Şiir sohbeti dikine dikine gidiyordu. Hatırlıyorum, o da hatırlar mı bilmem, kimse kimseyi hırpalamasın diye durdurmuştum Necati’yi.
Necati İstanbul’dadır. Hukuk okur. Ara sıra Berna (Vahdettin) Yiğitcan’ın Laleli’deki dükkanına takılır.
Şairdir.
Diyeyim mi? Sırılsıklam romantik.
Altını çizmişim kitapta. Tek delilim bu olsa yeter.

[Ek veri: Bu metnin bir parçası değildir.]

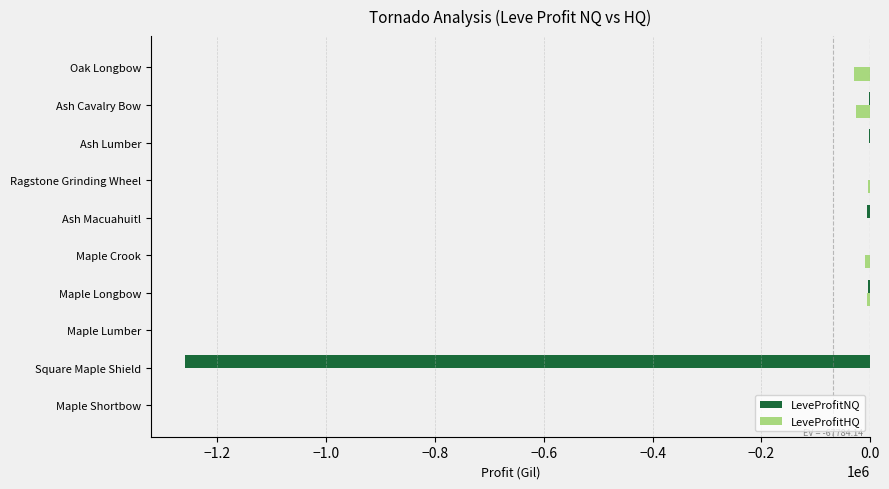

What is the sum of all LeveProfitNQ values?

-1277229.5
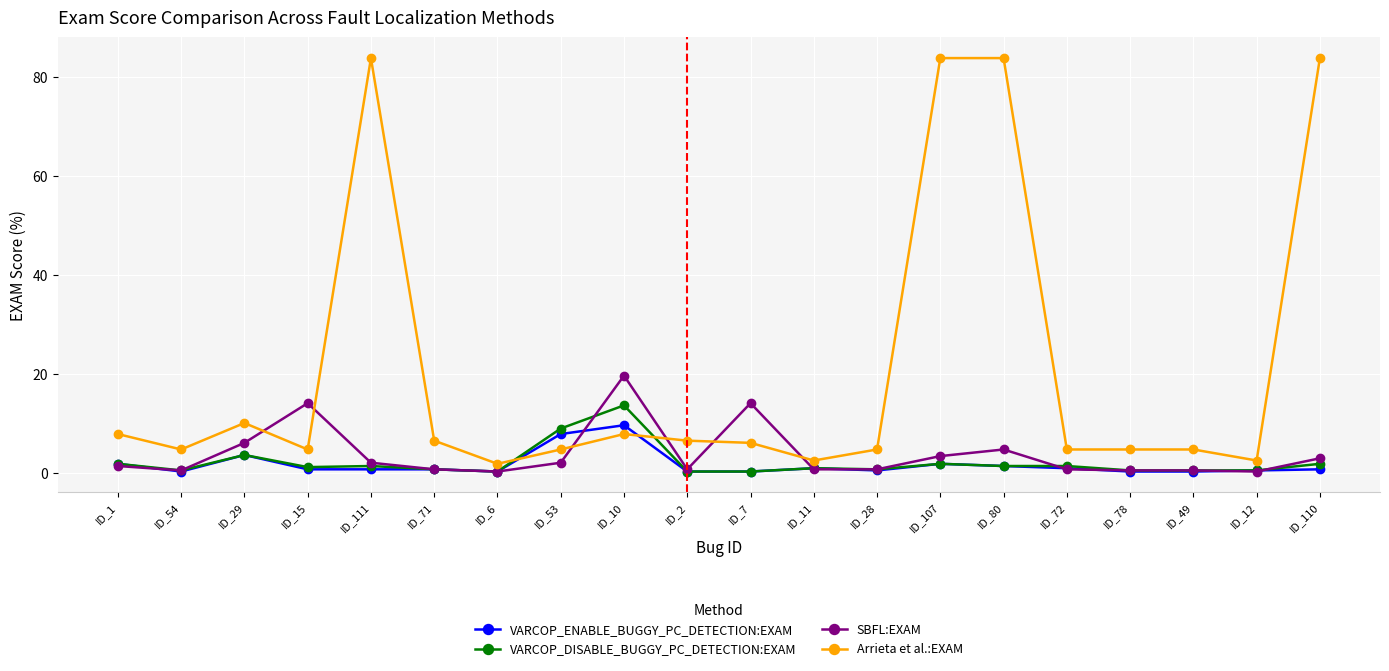

What is the difference between the second highest and minimum values in the VARCOP_ENABLE_BUGGY_PC_DETECTION:EXAM series?

7.6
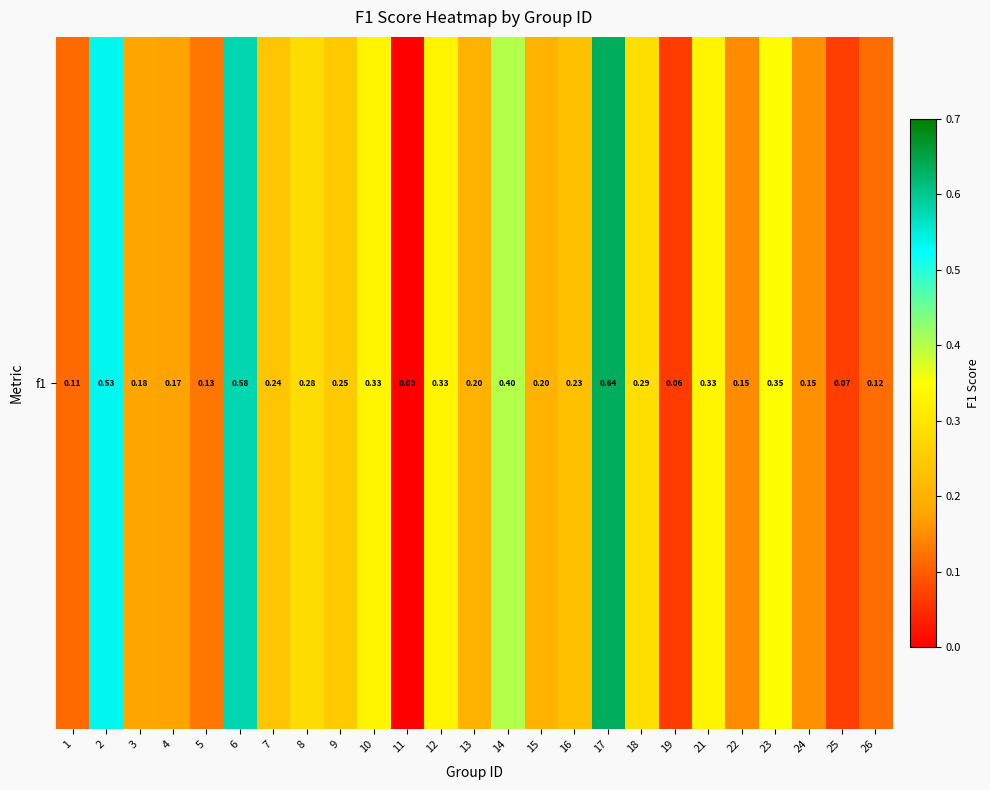

What is the sum of all values?

6.3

“Ne bu kaşlarında yay zalimliği.”
Ve melankolik.
“Söyle, umarı var mı
Kırılmışsam içimden?”
Sık sık derinleşiyor. Dirim ve Ölüm Baladı’nda olduğu gibi. Hatta sorguluyor.
“Kuru, çürük bir dal gibi çatırdıyor hayat
Ayaklarım altındaki dünyaya eğiliyorum, bir dolu usanç”
“Benim de mi böyle ıssız günlerim olacaktı, ben de mi ağlayacaktım yurt ranzalarına kapanıp
Böyle başıboş dolaşacak mıydım ben de, en son
Tülbentinden damlayan yaşlarını duyup annemin”
“Paralarla örtüyorlar üzerini nerde bir güzel çocuk ölse, nerde bir memur öldürülse
Onlardan kalan birşeylere talibiz ama ne, deli olacağım, anne anne”
Sorgulama demişken.
“Kükreriz kalkar ayağa ve olur ki bu işin borsası da çekilir hayatımızdan
Dedim şu dövüş sözü de eskisi kadar inandırıcı olmuyor artık dikkat ettin mi”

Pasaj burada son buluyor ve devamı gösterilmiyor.